■ **Zadanie 1**:
Odpowiedz krótko na pytania do tekstu o powołaniu:
(a) Co tekst nazywa jednym z pierwszych etapów kształtowania serca?
(b) Od zetknięcia z kim dla wielu zaczęła się droga do seminarium?
(c) Kim dla wielu byli rówieśnicy babć i dziadków?
■ **Zadanie 2**: Kontynuuj tekst o powołaniu, zaczynając zaraz po jego ostatnim zdaniu.

■ **Tekst do czytania**:
>>>
2. Właściwy czas, właściwe miejsce
Wspólnota seminaryjna to żywy dowód tego, że praktycznie z każdego środowiska może wyjść powołanie. Powołując, Jezus nie patrzy na nasze predyspozycje, ale na serce, które chce kształtować. Jednym z pierwszych etapów tego kształtowania jest wyjście z rodzinnego domu. Nie polega ono jedynie na spakowaniu się i przeprowadzce
do seminarium. To także czas, jakiego my i nasi bliscy potrzebujemy, by zrozumieć tę decyzję i aby się na nią zgodzić. Dla każdego z nas zgoda najbliższych jest czymś bardzo ważnym. Zawsze jesteśmy im ogromnie wdzięczni za to szczególne wsparcie, które często tak wiele ich kosztuje.
Dla wielu z nas droga do Seminarium rozpoczęła się od zetknięcia ze zwykłym księdzem pracującym w rodzinnej parafii. Niejeden z nich, przez konfesjonał czy zwykłą rozmowę, towarzyszył nam w rozpoznawaniu głosu Pana. Im także jesteśmy wdzięczni. Podobnie jak i tym, których spotykamy obecnie – już jako klerycy. Za przykład tego, jak być dobrym pasterzem dzisiaj i na co dzień.
Część z nas odkrywała swoją drogę życia w różnych wspólnotach i grupach. Wspólnota to dobre miejsce, by rozpoznać swoje powołane – nie tylko kapłańskie. W pewnym sensie seminarium jest po prostu kolejną taką wspólnotą. Nie przychodzi się tutaj z gotową decyzją. Nie trzeba mieć stuprocentowej pewności, aby tu przyjść, i nie od razu się jej nabiera. Bardziej nawet chodzi tu o zaufanie niż o pewność. Jak je zdobywamy? Ono powoli kształtuje się – a raczej On je w nas kształtuje – przez najprostsze codzienne zajęcia. Wykłady, prace domowe, praktyki w najróżniejszych miejscach i o bardzo różnym charakterze. A przede wszystkim przez modlitwę. Bo to podczas modlitwy odkrywamy, że jesteśmy słabi, ubodzy, potrzebujący – że wciąż potrzebujemy zwracać się o pomoc do Boga i do ludzi. I temu też służyć ma nasz list.
3. To nie banał: Potrzebujemy się nawzajem
Drogie Rodziny! Potrzebujemy Waszej modlitwy. Ona ma ogromną moc, gdy podejmujecie ją wspólnie – rodzice i dzieci, prawdziwy Domowy Kościół. Potrzebujemy Waszego świadectwa wiary w szarej codzienności. Prostych gestów i jednoznacznych wyborów. Pamiętając o własnych doświadczeniach, chcemy Was też prosić – bądźcie otwarci na powołania, które być może już dziś budzą się między bezpiecznymi ścianami Waszego domu.
Rówieśnicy naszych babć i dziadków! Wy, którzy macie już swoje lata i swoje doświadczenia. Dla wielu z nas byliście pierwszymi nauczycielami wiary. Wasza wytrwałość, wierność modlitwie i życiowa mądrość były i nadal są dla nas czymś bezcennym. Tak bardzo potrzebujemy Waszej życzliwej rady i Waszej cierpliwej miłości.
<<<
■ **Fragmenty danych**:
>>>
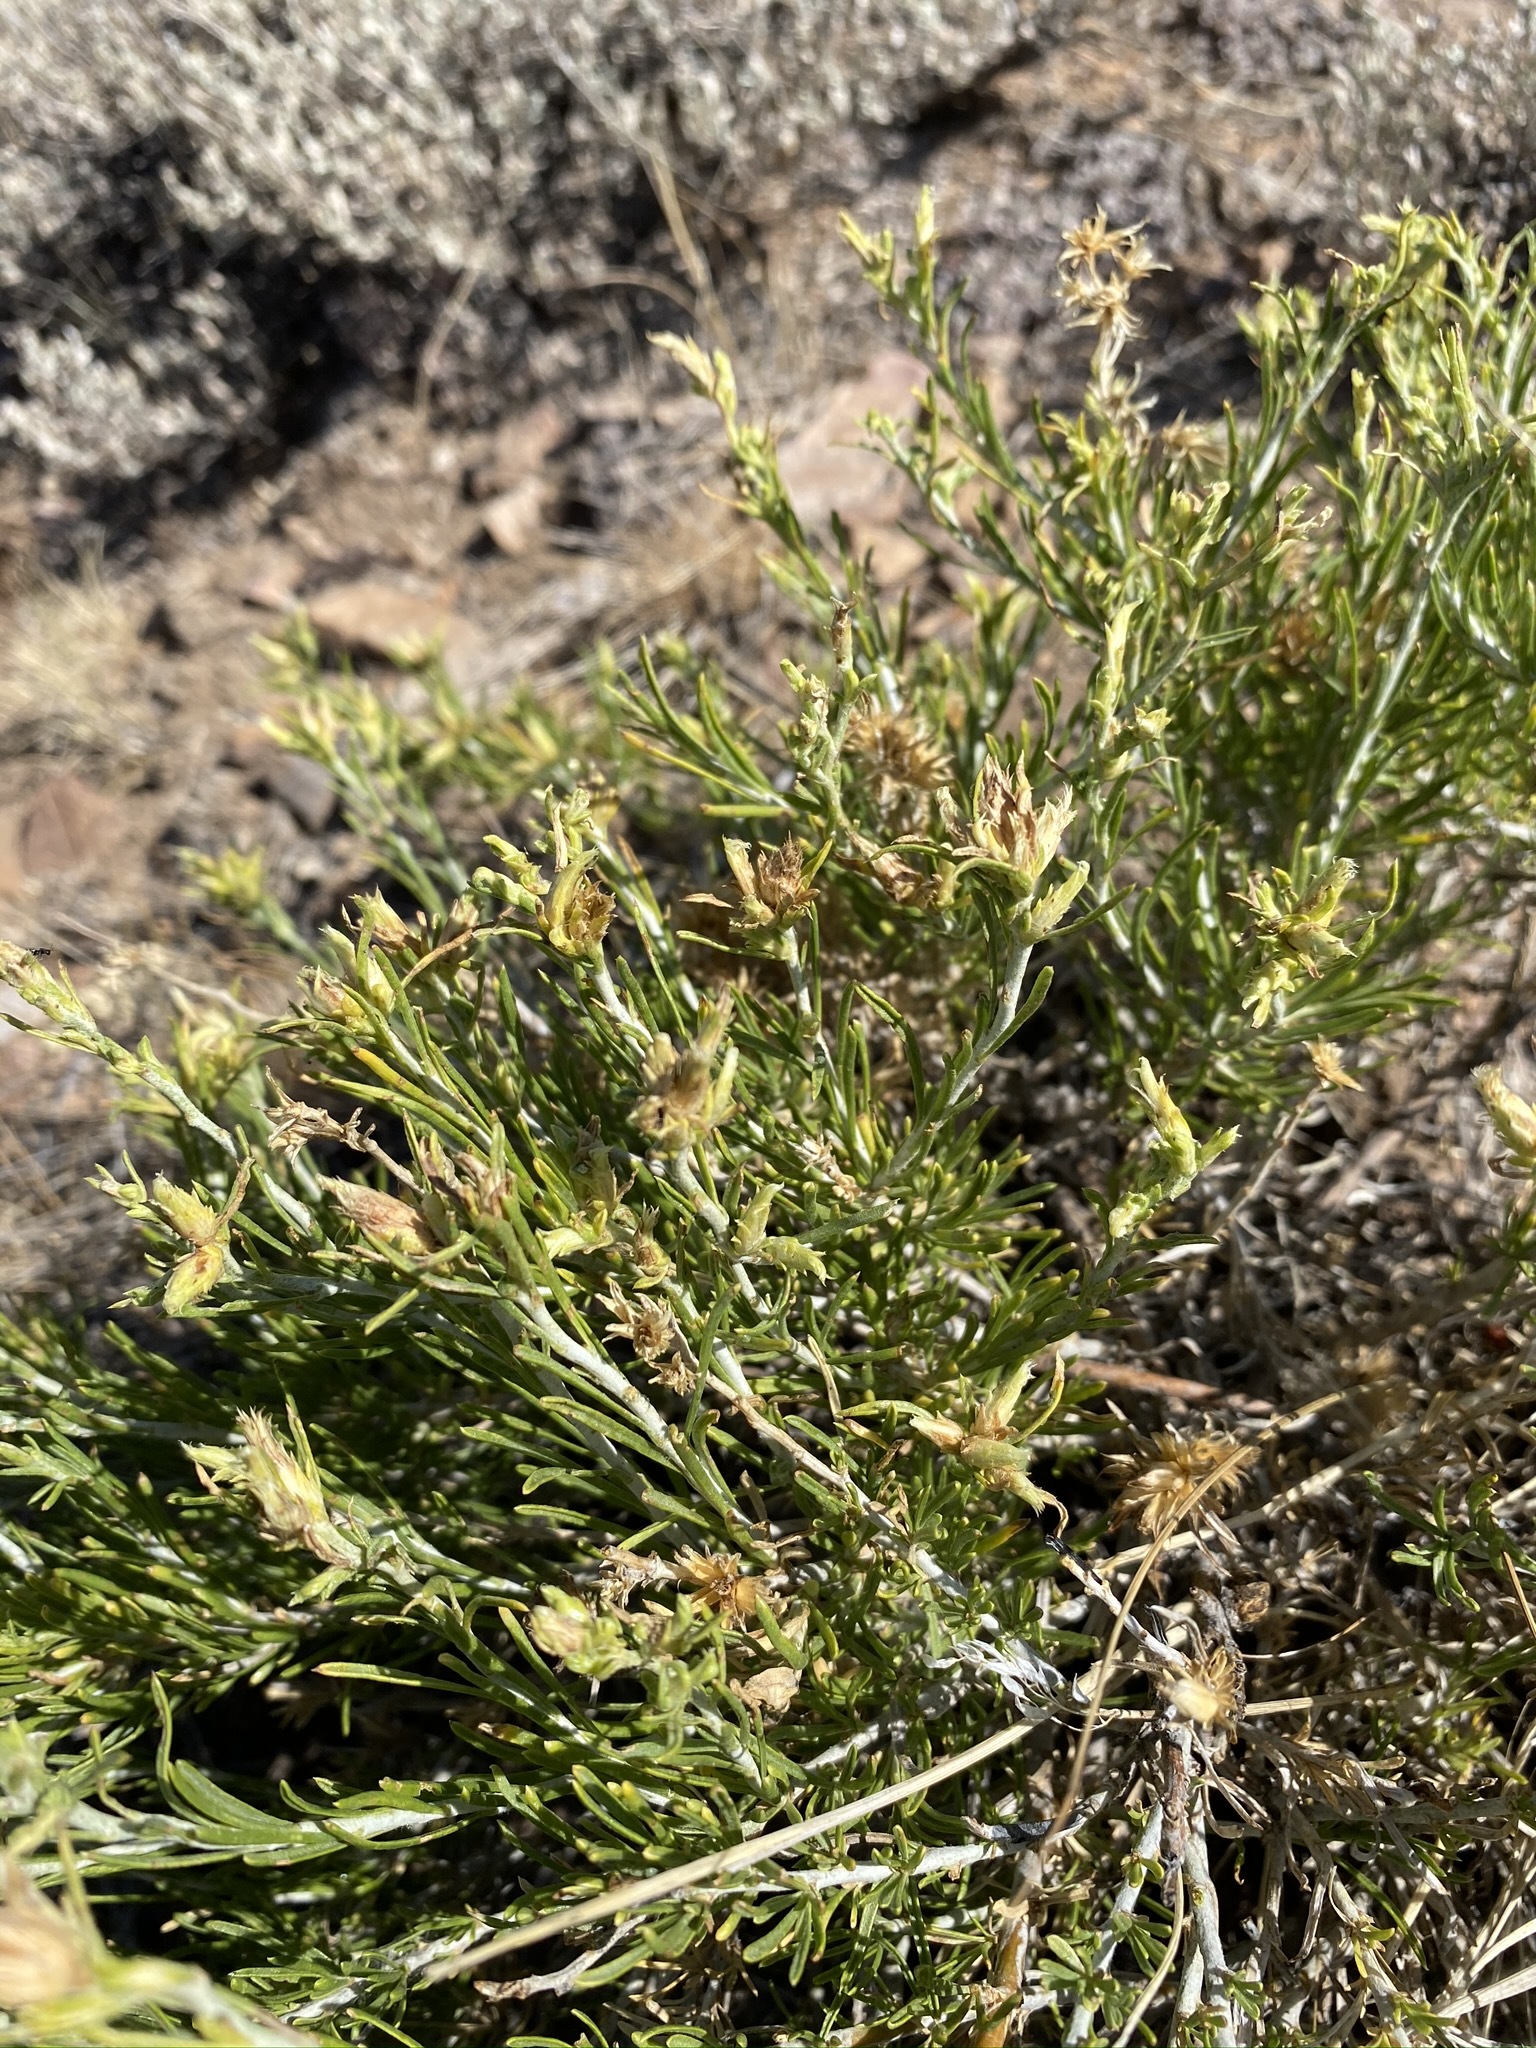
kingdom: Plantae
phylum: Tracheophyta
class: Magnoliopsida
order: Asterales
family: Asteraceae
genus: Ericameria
<<<
>>>
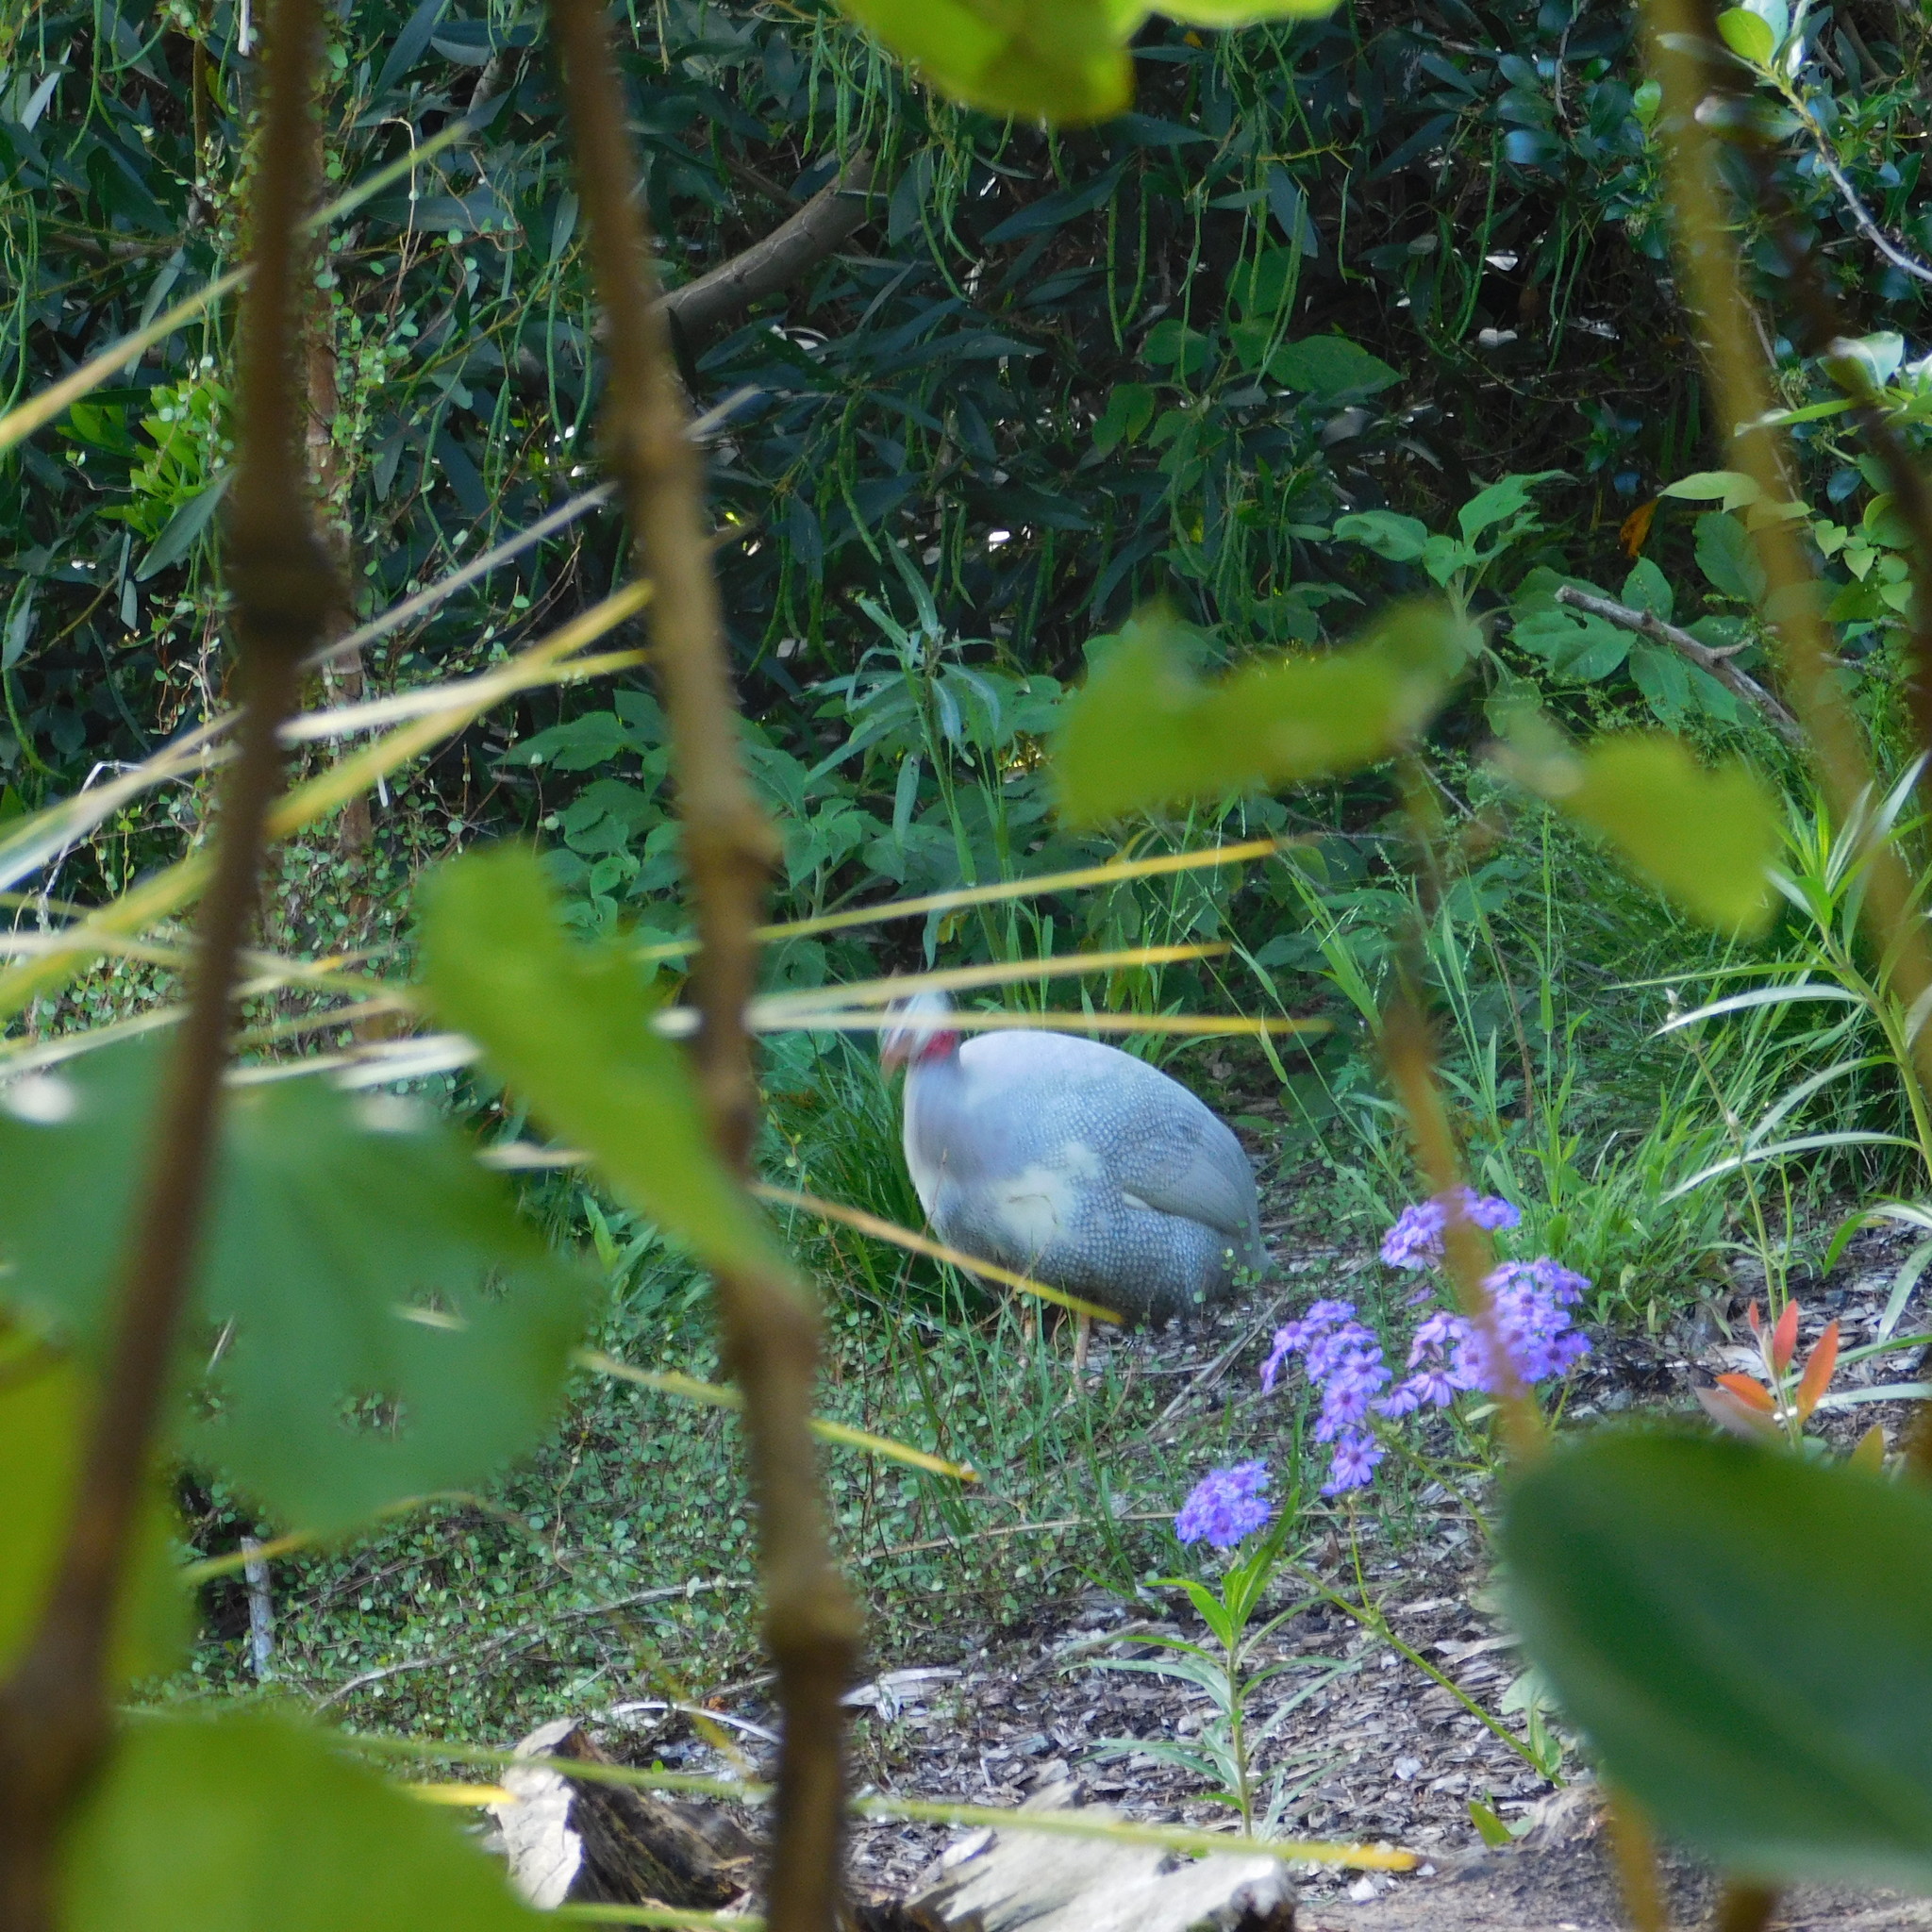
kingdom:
<<<
■ **Odpowiedź pisemna 1**:
(a) Wyjście z rodzinnego domu.
(b) Ze zwykłym księdzem pracującym w rodzinnej parafii.
(c) Pierwszymi nauczycielami wiary.

■ **Odpowiedź pisemna 2**:
Chorzy i Wy, którzy niedomagacie w jakikolwiek sposób! Nieustannie jesteście dla nas świadectwem, jak zrosnąć się z krzyżem i pozwolić działać w sobie Ukrzyżowanemu. Każda ofiara z własnego cierpienia, którą składacie za nas i za tylu innych ludzi, ma naprawdę nieoszacowaną wartość. Nie próbujemy się nawet domyślać, ile powołań i dobrych Bożych rzeczy zostało w ten sposób wymodlonych lub uratowanych. To dlatego tak bardzo cenimy sobie każdą możliwość spotkania z Wami w szpitalu, w hospicjum, w domu opieki. Chcielibyśmy, gdy przyjdzie na to czas, umieć być tacy jak Wy.
Kiedy dziękujemy za modlitwę, nie możemy nie wspomnieć też o siostrach zakonnych. Wam także chcielibyśmy wyrazić, wyśpiewać ogromną wdzięczność. Za Waszą ofiarność i życzliwość, a często także za prawdziwie matczyną troskę.
Nasi duchowi ojcowie i starsi bracia – księża, duszpasterze, katecheci! Być może wielu z nas nie byłoby w seminarium, gdyby nie Wasza modlitwa, przykład i mądrość. Teraz i my chcemy wziąć udział w tej sztafecie – podać dalej dobro, które od Was otrzymaliśmy.
Maturzyści i studenci! Nasi serdeczni koledzy z piaskownicy, przyjaciele ze szkoły i znajomi z podwórka! Za miesiąc dwudziestu dwóch z nas otrzyma święcenia i zostanie księżmi. Ale niewykluczone, że Jezus nadal chciałby powoływać ludzi z naszych roczników. Kościół i świat bardzo potrzebują – zarówno świętych księży, jak i świętych małżonków. Dobry Pasterz zna swoje owce i one Go znają. Wciąż próbują poznawać. Niech nigdy nie gaśnie w Was tęsknota za Dobrym Pasterzem, ani pragnienie tego „Czegoś Więcej”.
Każdego i każdą z Was pozdrawiamy serdecznie, obejmując modlitwą i już ciesząc się na myśl o wszystkich naszych możliwych spotkaniach w przyszłości!